§ Material erkunden
[A] Fassen Sie im Text über Schüler*innenräte den Absatz, der mit „Mit einem entscheidungsfähigen Schüler*innenkonvent“ beginnt, als kurze Liste seiner wichtigsten Aussagen zusammen.
[B] Schreiben Sie die Stelle im Text über Schüler*innenräte, die mit den Wörtern „Ein zukunftsorientiertes Schul- und“ beginnt und mit „in den Kantonsrat!“ endet, erneut ab und tauschen Sie dabei „Gesellschaft“ gegen „Gemeinschaft“ aus.

§ Vorliegender Text
- - - - - - -

Schüler*innenräte jetzt!

Von Nicola Siegrist, Kantonsratskandidat SP, Kreis 6 + 10

Wer kennt es nicht: Als junger Mensch sitzt man im Klassenzimmer, hört einem langweiligen Vortrag des Lehrers zu und fragt sich, weshalb man jetzt in dieser Unterrichtsstunde dabei sein muss. Schülerinnen und Schüler an Mittelschulen verbringen Jahre ihrer Jugend in den Klassenzimmern. Trotzdem entscheiden andere darüber, was an der Schule gelehrt wird, wie der Schulalltag funktioniert, welche Interessen die Schüler*innen vertiefen dürfen und welche nicht. Dies ist besonders absurd, wenn man sich in Erinnerung ruft, dass die Rechten immer wieder betonen, wie perfekt unser Bildungssystem sei. Eine kritische Bildung soll den Schüler*innen auch erlauben, bei der Bildung mitzureden.

Mit einem entscheidungsfähigen Schüler*innenkonvent oder einem ähnlichen Gremium gäbe man den Schüler*innen ein Werkzeug in die Hand, mit welchem sie ihre Interessen ausformulieren und am Entscheidungsprozess innerhalb der Schule teilnehmen können. Dies hätte positive Auswirkungen für alle Beteiligten. Zum einen hätten wir eine selbstbestimmtere Bildung. Schüler*innen hätten eine grössere Motivation, sich im Unterricht zu beteiligen, weil sie über den Inhalt bestimmen können. Zum anderen wüssten Lehrpersonen besser, was ihre Klassen lernen und wissen wollen.

Ein zukunftsorientiertes Schul- und Bildungswesen muss auf diejenigen zu hören, welche diese Institutionen durchlaufen. Deshalb habe ich mit der JUSO Kanton Zürich im Kantonsrat eine Einzelinitiative eingereicht, welche die demokratischen Rechte von Schüler*innen ausbaut. Werden die Wünsche und Bedürfnisse der Schüler*innen ernst genommen, so profitieren die Schulen und im Anschluss daran auch unsere Gesellschaft.  

 

Mit den aktuellen Mehrheitsverhältnissen wird dies nicht passieren. Wählt deshalb am 24. März JUSOs auf der Liste 2 in den Kantonsrat!

- - - - - - -

§ Quelldaten
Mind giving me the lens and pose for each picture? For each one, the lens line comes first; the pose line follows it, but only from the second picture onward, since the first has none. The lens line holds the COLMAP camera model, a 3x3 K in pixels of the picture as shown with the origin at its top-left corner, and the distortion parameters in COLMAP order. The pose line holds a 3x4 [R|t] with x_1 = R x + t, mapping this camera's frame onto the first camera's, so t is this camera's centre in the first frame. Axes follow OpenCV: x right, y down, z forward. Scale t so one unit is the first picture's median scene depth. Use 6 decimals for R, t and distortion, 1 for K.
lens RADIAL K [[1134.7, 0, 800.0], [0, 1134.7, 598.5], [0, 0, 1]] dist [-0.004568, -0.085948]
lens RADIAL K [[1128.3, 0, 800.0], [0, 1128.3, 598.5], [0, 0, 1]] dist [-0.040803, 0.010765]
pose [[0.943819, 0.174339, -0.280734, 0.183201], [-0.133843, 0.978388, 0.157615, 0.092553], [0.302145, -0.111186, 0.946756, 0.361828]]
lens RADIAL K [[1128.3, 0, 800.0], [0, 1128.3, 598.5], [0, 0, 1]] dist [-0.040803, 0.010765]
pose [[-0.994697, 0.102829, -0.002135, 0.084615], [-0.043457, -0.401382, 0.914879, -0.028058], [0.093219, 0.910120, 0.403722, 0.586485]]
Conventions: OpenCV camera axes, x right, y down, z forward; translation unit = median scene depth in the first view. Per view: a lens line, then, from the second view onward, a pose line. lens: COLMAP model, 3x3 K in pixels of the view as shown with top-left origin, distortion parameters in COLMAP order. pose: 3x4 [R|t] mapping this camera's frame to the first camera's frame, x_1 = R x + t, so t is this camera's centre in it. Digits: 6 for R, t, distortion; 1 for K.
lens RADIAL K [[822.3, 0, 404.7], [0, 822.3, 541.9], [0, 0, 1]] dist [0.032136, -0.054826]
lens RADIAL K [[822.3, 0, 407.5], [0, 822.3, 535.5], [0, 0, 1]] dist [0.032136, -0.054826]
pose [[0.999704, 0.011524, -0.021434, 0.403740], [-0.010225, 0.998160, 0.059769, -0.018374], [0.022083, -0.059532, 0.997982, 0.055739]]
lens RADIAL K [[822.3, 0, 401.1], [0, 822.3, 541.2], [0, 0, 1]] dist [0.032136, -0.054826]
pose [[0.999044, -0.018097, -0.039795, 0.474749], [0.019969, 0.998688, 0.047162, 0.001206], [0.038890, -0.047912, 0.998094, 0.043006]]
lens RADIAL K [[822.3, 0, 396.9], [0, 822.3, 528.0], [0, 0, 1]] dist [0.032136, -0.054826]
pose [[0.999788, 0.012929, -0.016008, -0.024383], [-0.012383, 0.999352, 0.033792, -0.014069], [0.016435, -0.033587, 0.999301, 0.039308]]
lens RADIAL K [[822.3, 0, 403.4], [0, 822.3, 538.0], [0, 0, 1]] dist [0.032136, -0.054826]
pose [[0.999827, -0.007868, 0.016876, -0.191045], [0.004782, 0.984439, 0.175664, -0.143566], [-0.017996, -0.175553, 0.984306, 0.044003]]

- - - - - - -

§ Lösungen zur Übung
[A]
- Ein entscheidungsfähiger Schüler*innenkonvent oder ein ähnliches Gremium würde den Schüler*innen ein Werkzeug geben, um ihre Interessen zu formulieren und an Entscheidungen in der Schule teilzunehmen.
- Das hätte positive Auswirkungen für alle Beteiligten.
- Die Bildung wäre selbstbestimmter.
- Schüler*innen wären motivierter, sich im Unterricht zu beteiligen, weil sie über den Inhalt bestimmen könnten.
- Lehrpersonen wüssten besser, was ihre Klassen lernen und wissen wollen.

[B]
Ein zukunftsorientiertes Schul- und Bildungswesen muss auf diejenigen zu hören, welche diese Institutionen durchlaufen. Deshalb habe ich mit der JUSO Kanton Zürich im Kantonsrat eine Einzelinitiative eingereicht, welche die demokratischen Rechte von Schüler*innen ausbaut. Werden die Wünsche und Bedürfnisse der Schüler*innen ernst genommen, so profitieren die Schulen und im Anschluss daran auch unsere Gemeinschaft.  

 

Mit den aktuellen Mehrheitsverhältnissen wird dies nicht passieren. Wählt deshalb am 24. März JUSOs auf der Liste 2 in den Kantonsrat!